Before going into the "no fault system", we must firstly revisit three landmark cases in the history of medical misadventure. These cases have major impact on the tort law of medical liability.
1. Bolam v. Friern Hospital Management 
Mr. Bolam is a voluntary patient at Friern Hospital which is a mental institute. He agreed to undergo electro-convulsive therapy. He was not given a muscle relaxant, and his body was not restrained during the procedure. He struggled violently before the end of the procedure, and he suffered serious injuries including fracture of bones. He sued for compensation. The judge held that what was common practice in a particular profession was highly relevant to the standard of care required. A doctor falls below the appropriate standard, and is negligent, if he fails to do what a reasonable doctor would in the circumstances. This laid down the principle of "Bolam test".

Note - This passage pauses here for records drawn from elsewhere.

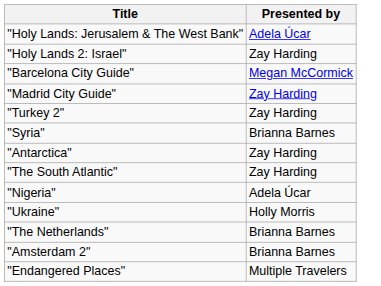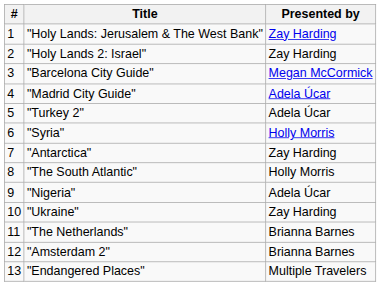+ column: # | 1 | 2 | 3 | 4 | 5 | 6 | 7 | 8 | 9 | 10 | 11 | 12 | 13
"Holy Lands: Jerusalem & The West Bank" | Presented by: Adela Úcar -> Zay Harding
"Madrid City Guide" | Presented by: Zay Harding -> Adela Úcar
"Turkey 2" | Presented by: Zay Harding -> Adela Úcar
"Syria" | Presented by: Brianna Barnes -> Holly Morris
"The South Atlantic" | Presented by: Zay Harding -> Holly Morris
"Ukraine" | Presented by: Holly Morris -> Zay Harding
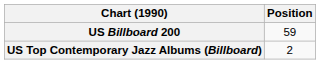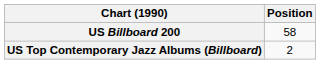US Billboard 200 | Position: 59 -> 58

2. Bolitho v. City and Hackney Health Authority  
A child died of croup and the doctor did not attend the patient when she was notified. She breached her duty of care. Mother of the child sued the authority for failure of intubation. The judge held that "Bolam test", need to decide whether the professional opinion relied upon is unreasonable/illogical. Only in a rare case would the courts find that the body of opinion is unreasonable. The case was dismissed because the doctor's only breach of duty was in not coming to see the child and that breach did not cause the child's death. This laid down the principle of "Bolitho test" in which the body of opinion must be logical and reasonable.

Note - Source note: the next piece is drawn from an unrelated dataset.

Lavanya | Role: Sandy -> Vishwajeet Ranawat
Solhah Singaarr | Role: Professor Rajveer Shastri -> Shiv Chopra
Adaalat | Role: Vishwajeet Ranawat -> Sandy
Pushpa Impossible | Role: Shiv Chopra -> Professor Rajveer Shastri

3. Montgomery v. Lanarkshire Health Board 
An insulin-dependent diabetic was complicated by shoulder dystocia during the delivery. The doctor did not warn her the higher risk of shoulder dystocia in case of a large for gestational age baby (the mother is of a short stature). The baby suffered from cerebral palsy. The mother argued that she should be warned of the risk of shoulder dystocia and advised the alternative of a Caesarean Section. The judge held that the doctor is therefore under a duty to take reasonable care to ensure that the patient is aware of any material risks involved in any recommended treatment, and if any reasonable alternative or variant treatment. Here comes the term "reasonable patient" instead of "reasonable doctor" as stated in the "Bolam test".
From "Bolam test", "Bolitho test" and eventually the Montgomery case, we can find the judgment held is changing progressively. It tends to remove the medical profession from the role of a determinative authority and the patient autonomy becomes much more important. This will definitely bring a lot of tension to the doctor-patient relationship as the doctor is expected to tailor the information according to individual patient needs. It may be easier to carry out in the private setting but will definitely put much more stress on the already over-stretched public health care system. The compensation for the negligence claims is rising especially in the Obstetric claims which represented only 10% of the clinical claims by number but accounted for 50% of the total value of the new claims.
May I introduce a new regulatory system here which is known as the "no fault compensation". It means there is no need to establish that any individual was negligent, the focus is rather on the link between the activity/inactivity and the harm resulting from it. Here are the precedence of different countries. In the USA, the capping of law awards the malpractice thus limiting the contingency fees. In the France, there is administrative law scheme to separate the malpractice from the civil justice system. In the UK, "no fault system" will increase the report of adverse clinical events and facilitate the culture of openness demanded by governance.